**SET TASKS**
[A] How would the sentence "You've got decent stuff and have gotten compliments on your sound in the past." from the forum thread about bass tone read in Spanish?
[B] Can you continue the forum thread about bass tone, picking up after its last sentence?

Discussion in 'Miscellaneous [BG]' started by Fawkes007, Jan 18, 2006.

  1. Fawkes007


    Sep 13, 2005
    SF Bay Area
    You've been playing the same rig for the past few years and the same bass for the past twenty. You've got decent stuff and have gotten compliments on your sound in the past. In fact, you LOVED your sound. You thought..."This is it!"

    Then...it happens...your spending some time in the shed, working out some tunes, your technique...when...that great set up you thought you had just isn't doing it for you anymore. You fiddle and twiddle all the knobs, adjust the tweeter, play loud, play soft...and you come to the realization that in spite of the time and money you've spent...your sound is "run of the mill."

    What to do? New bass? I have one on order with Roscoe, and I love my '87 StingRay. New rig? I play through an Ashdown ABM 500 and 2 2x10's. Should I consider looking at the Aguiler and EBS stuff? Should I try 12's? Multi effects pedal? Should I just shut up and play my guitar?

    Or, better yet, should I start pestering Gard about my Roscoe?
  2. Minger


    Mar 15, 2004
    Rochester, NY

    I've somewhat come to that realization with my Ibanez. Sure, it can provide thump, but it sounds a bit sterile, but the aesthetics and the really fast neck make up for it. Its versitile to say the least, but still just a little too sterile sounding (first bass though, not sure if I'll ever sell)

**SUPPLIED DATA**
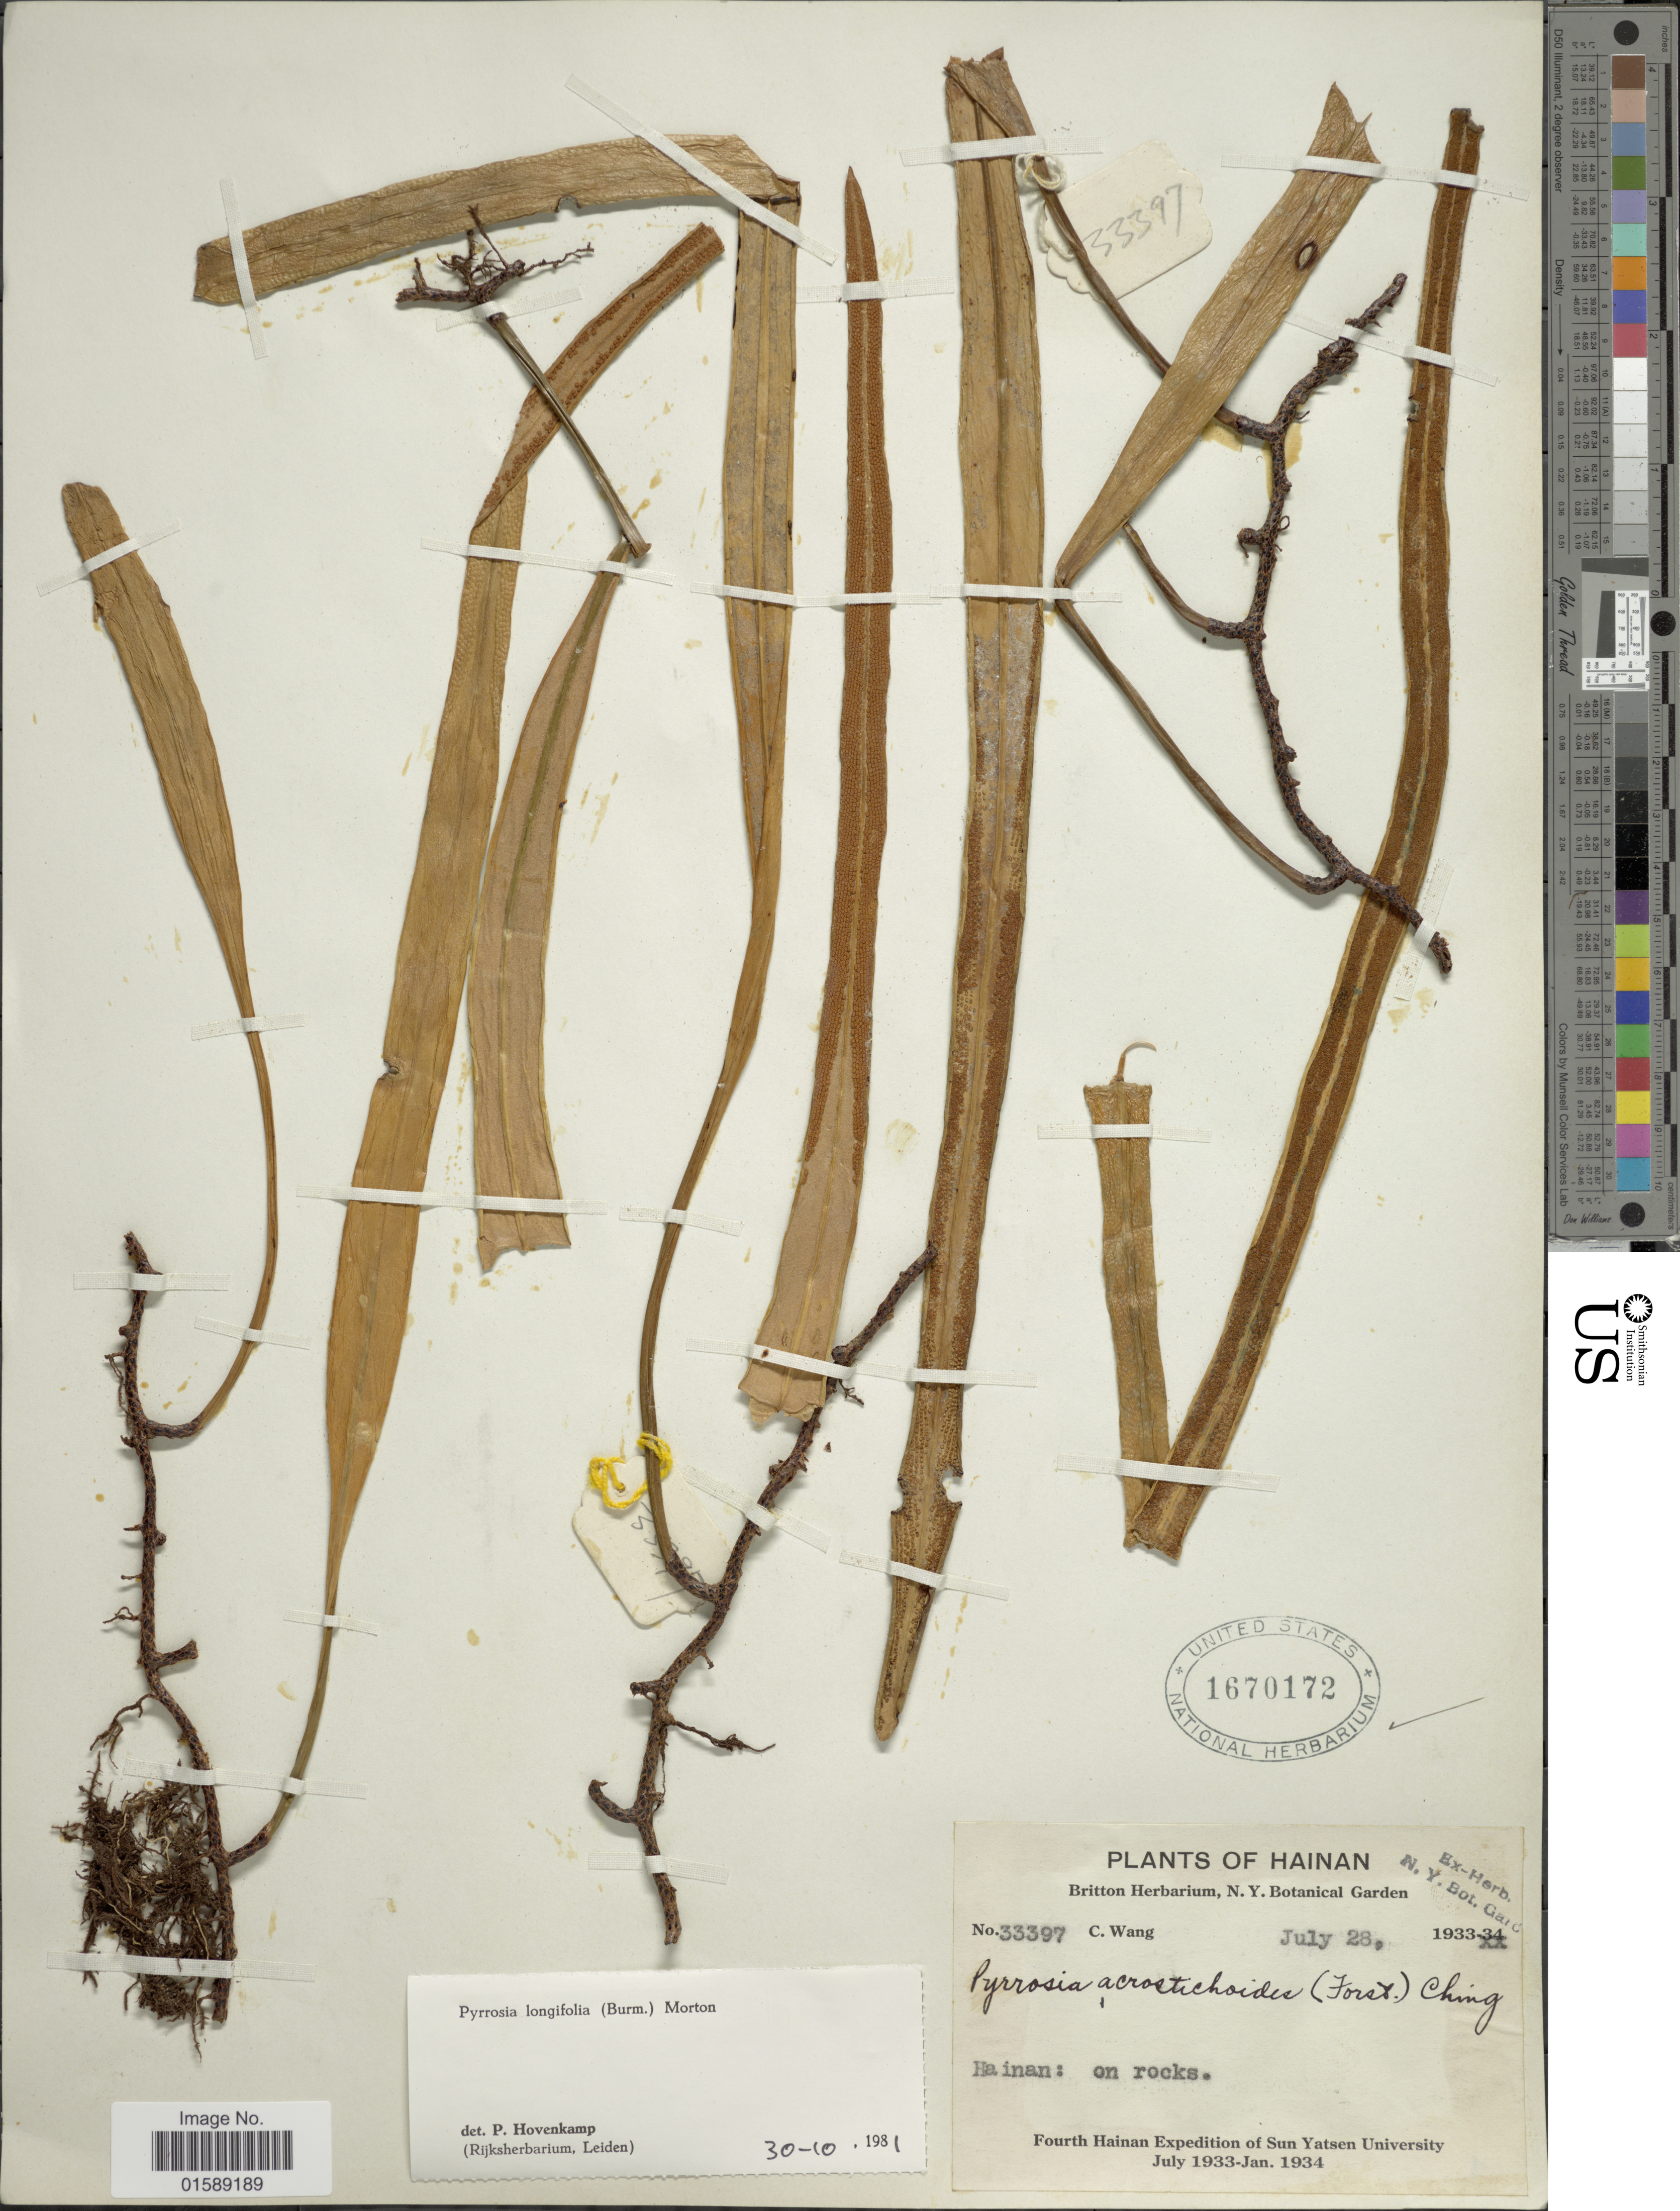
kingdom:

**ANSWERS IN ORDER**
[A] Tienes equipo decente y en el pasado te han elogiado tu sonido.

[B]
  3. I know what you mean. I dont have the best of gear but I love my tone but somedays I dont, but why was it good a week before? I asked myself this question many times and I reallyed its all on my "mood".

    Just think of it this way when u listen to music you always dont listen to the same band/bassplayer everyday, your always looking for a new sound.

    Just diffrent eqing does it for me with out spending all my money on a bass everyweek. Just listen to the sound in your head and try to create it with the tools you have. Plus I think the roscoe with change your mind.(cant wait for pics:hyper: )
  4. KJung

    KJung Supporting Member

    I find that getting out on a bunch of gigs can cure that feeling. Sometimes, if I have a week or two downtime and I'm woodshedding at home, I start to notice every darn subtle dead spot, every 'hole or hump' in my rig, etc., etc. It can really take you down into a spiral. I think that's what happens to these guys with these huge rack rigs... they don't play out that much (if they did, they wouldn't be carrying all that stuff with them:D ), and they are just listening to every nit and pick and trying to get the perfect sound in the living room.... it will never happen... and even if it does, it will probably sound like dog on the gig.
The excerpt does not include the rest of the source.